HIV drug resistance is caused by changes in the genetic structure of HIV that affect the ability of medicines to block the replication of the virus. When this occurs, people can lose the benefits of treatment unless health systems are able to detect resistance early and switch patients to alternative therapies. Monitoring these changes—known as HIV drug-resistance surveillance—is essential to keeping treatment working, protecting public health investments, and preventing the spread of harder-to-treat HIV.
In this Q&A, we speak with Dr. Juliana da Silva (2024 North America Cohort B), a physician, epidemiologist, and public health expert who has spent years working at the intersection of science, policy, and country-led health systems, about why sustaining drug-resistance surveillance is so critical, the challenges of doing this work in real-world settings, and what gives her hope for the future of HIV care.
What are the most urgent challenges that the global health community faces in addressing HIV drug resistance right now?

One of the most urgent challenges is sustaining HIV drug-resistance surveillance. The global health community is still learning how to build surveillance platforms that are sustainable, country-owned, and integrated into routine care.
For example, 97% of people living with HIV in Sub-Saharan Africa use the same drug regimen, called dolutegravir, but many countries don’t yet have systems that can detect when resistance emerges and put forth strategies to mitigate it and ensure timely switches to alternative regimens. This creates blind spots where resistance can develop silently.
Another challenge is bringing to market technologies that make drug-resistance testing simpler and more affordable. HIV resistance testing relies on the same sequencing platforms used to detect emerging pathogens. That’s a strength—because building HIV sequencing capacity also strengthens broader genomic surveillance—but it also requires specialized labs and a workforce that is hard to scale and sustain. We really need technologies that simplify testing in the same way that we simplified HIV diagnostics and treatment monitoring.
Finally, translating science into policy remains a major hurdle. We have strong evidence, but ensuring that ministries, donors, and implementers can act on that evidence requires coordination and political will. Drug resistance sits at the intersection of clinical care, laboratory systems, procurement, and policy; aligning these pieces is an ongoing challenge.
Can you share a moment from your work where you encountered a significant barrier and describe how you overcame that barrier?
An example comes to mind is a project I worked on with my team on the implementation of a surveillance network. In international collaborations, there are often unspoken tensions around data sharing, ownership, and the perceived burden on already stretched teams. It is important to navigate these tactfully and to build trust early.
What helped us move forward was walking into the discussion acutely aware of these tensions and ready to mitigate them. We were upfront about country ownership, built a shared understanding for data sharing, and were flexible in adapting the protocol to country realities while still keeping certain standards that would allow comparability.
Once countries saw that the platform was designed to strengthen their own capacity—not extract data—the momentum shifted. Today, those same countries are leading the next round of surveillance, we have collectively built the largest database on HIV drug resistance globally, and this project is informing global guidance.
That experience reinforced for me that progress in global health depends as much on relationships and respect as it does on science.
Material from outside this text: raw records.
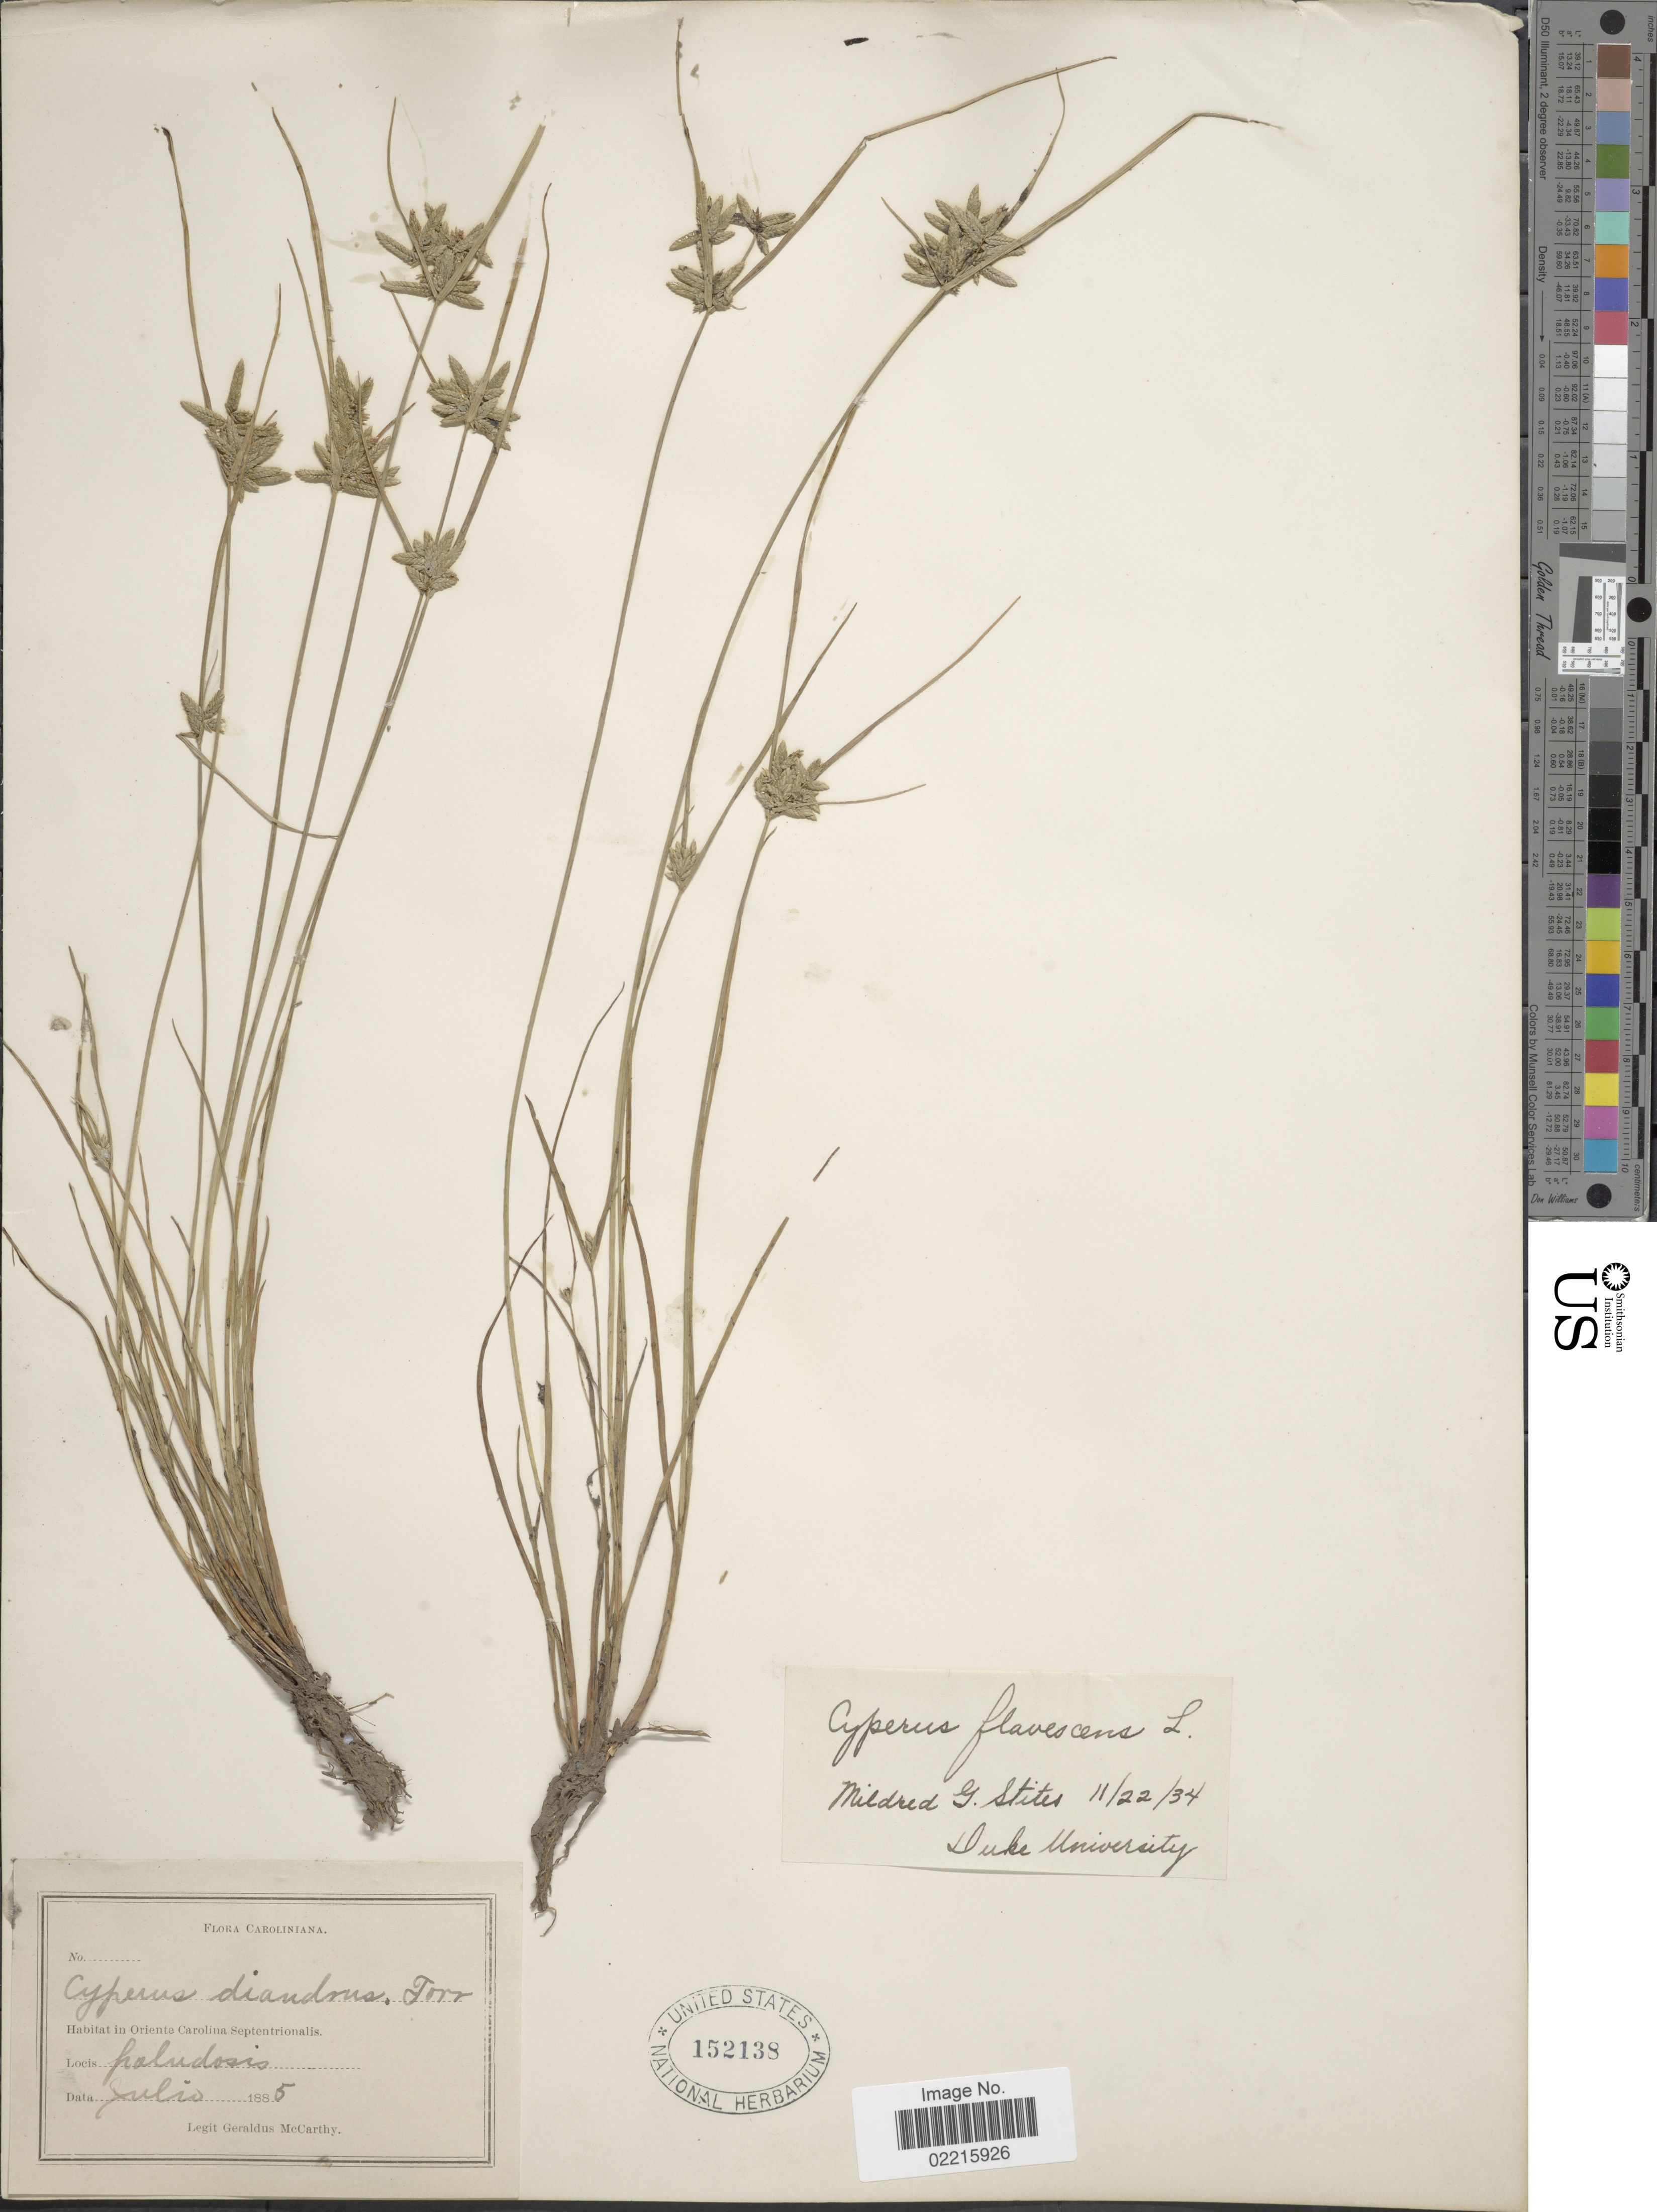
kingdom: Plantae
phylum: Tracheophyta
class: Liliopsida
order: Poales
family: Cyperaceae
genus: Cyperus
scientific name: Cyperus flavescens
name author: L.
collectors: M. McCarthy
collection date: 1885-07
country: United States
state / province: North Carolina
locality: Caroliniana. In Oriente Carolina Septentrionalis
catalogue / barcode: US 152138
It also underscores the importance of designing programs that truly strengthen the capacity of organizations and countries where the work is located.
As treatments advance and technology evolve, what are the biggest opportunities and challenges for managing HIV drug resistance in the next 5–10 years?
We are entering a period with extraordinary scientific opportunity. Long-acting regimens could fundamentally reshape how we approach HIV treatment and have a real impact on drug resistance. Partial adherence is still the main driver of resistance, and making treatment easier—by reducing dosing frequency, daily burden, and stigma—has the potential to be transformative. The possibility of regimens that maintain suppression despite intermittent adherence is especially important in the settings where I work.
But to realize their full impact, these innovations need to be studied and implemented in a way that reflects how care is actually delivered. For example, when clinical trials for long-acting agents require extensive testing or very frequent monitoring, it can slow our ability to generate evidence that shows these regimens are feasible and effective in programs where resources for treatment monitoring are limited.
Another hurdle is ensuring timely access for low- and middle-income countries once these products come to market. The opportunity is enormous, but only if these regimens are designed from the outset to be scalable and implementable in the health systems that will ultimately determine their real-world impact.
What gives you the most hope when you think about the future of HIV care, the role of leadership, and the effort to end drug-resistant HIV?
We are in a moment in global health where, despite many challenges, we are effectively shifting decision-making and ownership to countries. What gives me hope is knowing there are leaders, many of them women, who are ready to take this up. I’ve worked alongside many of them, and their expertise, drive, and commitment make me believe that the HIV response will continue, not because funding is guaranteed, but because their willpower and determination will not let it fade.